Document passage:
# # # # # # #
Both central and state governments have launched various schemes to incentivise rooftop solar power in India. We provide an overview of the important policies to be considered for rooftop solar PV.

Central schemes

Several incentives are available for rooftop solar PV plants through the Jawaharlal Nehru National Solar Mission.

Accelerated Depreciation (AD)

Accelerated depreciation of 80% is available under the Income Tax act for rooftop solar PV systems. This can provide significant savings to a solar plant developer who is a taxable assesse and has sufficient profits against which the depreciation can be charged. This is illustrated in this table:

Tax savings from accelerated depreciation

Item

Rs.

Cost of a 100 kW rooftop solar plant (A)

1,00,000.00

Accelerated depreciation @80%

80,000.00

Corporate tax rate*

35%

Tax saved through depreciation (B)

28,000.00

Net cost of rooftop solar plant (A)-(B)

72,000.00

*Tax rate can vary for different assesses

Know the latest central and state solar policies here

MNRE Subsidy

The Ministry of New and Renewable Energy (MNRE) provides Central Financial Assistance through capital and/or interest subsidy (depending on the nature of the applicant). The summary of the subsidy scheme is provided in the table:

S. No.

Category

Maximum capacity

GOI Support

System with battery backup

System without battery backup

Interest Subsidy

1

Individuals for all applications

1 kWp

Rs.51/watt or 30% of project cost whichever is less

Rs.30/watt or 30% of projectcost whichever is less

Soft loans @5% p.a.

2

Individuals for Irrigation, & community drinking water applications

5 kWp

Rs.51/watt or 30% of project cost whichever is less

Rs.30/watt or 30% of project cost whichever is less

Soft loans @5% p.a.

3

Non-commercial/
commercial/industrial applications

100 kWp

Rs.51/watt or 30% of project cost whichever is less

Rs.30/watt or 30% of project cost whichever is less

Soft loans @5% p.a.*

4

Non-commercial/
commercial/industrial mini-grids

250 kWp

Rs.90/watt or 30% of project cost whichever is less

Soft loans @5% p.a.*

*for commercial/ industrial entities either of capital or interest subsidy will be available

Note: 1 The benchmark cost for setting up a solar PV plant is Rs. 170/Wp (With battery providing 6 hours of autonomy) and Rs. 100 per Wp (without battery) i.e. if the actual project cost exceeds this amount then project cost will be deemed to be the benchmark cost for calculating the subsidy.

Note 2: Benchmark costs are for systems with 5-year warranty for all components (inverters, batteries, switchgear, etc.) other than PV modules which are warranted for 90% of output at end of year 10 and 80% at end of year 25. PV modules have to be made in India to avail subsidy.
# # # # # # #
Work instructions: In the passage on rooftop solar policies, what is the benchmark cost for setting up a solar PV plant without a battery?

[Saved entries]
# # # # # # #
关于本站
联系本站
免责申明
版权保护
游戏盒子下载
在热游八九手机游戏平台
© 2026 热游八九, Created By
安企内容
# # # # # # #
Reply to the exercise: Rs. 100 per Wp.